To form a metal ingot, which is metal material cast into a suitable shape for use in various applications, metal is heated past its melting point in a furnace. Typically, the molten metal is composed of two or more materials and therefore it is important that the molten metal be sufficiently mixed to produce an ingot having a uniform structure.
Molten metal may be routed out of the furnace or other structure, mixed thoroughly, and routed back into the furnace or other structure to mix the molten metal before it solidifies. In some cases, the molten metal flows out of the furnace and back into the furnace along a curvilinear or other shaped metal transfer structure.
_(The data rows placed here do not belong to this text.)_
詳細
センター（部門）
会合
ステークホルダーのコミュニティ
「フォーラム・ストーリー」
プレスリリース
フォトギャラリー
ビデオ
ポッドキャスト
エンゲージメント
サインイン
As the molten metal moves through the metal transfer structure, the molten metal is agitated and therefore mixed. In some applications, mixing occurs using magnetic fields, such as is taught by U.S. Pat. No. 8,158,055, which issued on Apr. 17, 2012 and is incorporated herein by reference.
The described curvilinear metal transfer structures can be used in any suitable application and with any desired structure. As one additional non-limiting example, a metal transfer structure can be used to connect a furnace to a separate structure to facilitate the conveyance of molten metal between the furnace and the separate structure.
One non-limiting example of a curvilinear metal transfer structure includes a refractory housed within an outer metal casing. The molten metal, as well as combustion gases, flames and other high temperature materials, contact the refractory and therefore the refractory must have a high melting point and otherwise be capable of withstanding the high temperatures of the molten metal. The refractory insulates the outer metal casing from the molten metal to help prevent the operating temperature of the outer metal casing from reaching unsafe levels. An air gap and/or insulation may be provided between the outer metal casing and the refractory.
The refractory in contact with the molten metal typically becomes extremely hot and in some cases reaches temperatures of around 750° C., and combustion gases can heat the surface of the refractory in excess of 1200° C. Transfer of heat from the refractory to the outer metal casing causes the metal casing to heat to high temperatures during operation. As temperatures at the outer casing and the refractory change, the two components expand and contract. If the components expand and/or contract at uneven rates, distortion may occur, which can cause gaps from which the molten metal may leak. Moreover, because of the curvilinear nature of the metal transfer structure, the inner wall of the refractory is shorter than the outer wall of the refractory and thus expands less than the outer wall as the refractory heats up. Similarly, the inner wall of the outer casing is shorter than the outer wall of the outer casing and thus expands less than the outer wall as the outer casing heats up. The dissimilar heating of the inner walls versus the outer walls creates a mechanical puzzle that must be solved so that, as the refractory heats and expands, the outer casing can remain dynamic and retain its structural integrity over multiple heating and cooling cycles.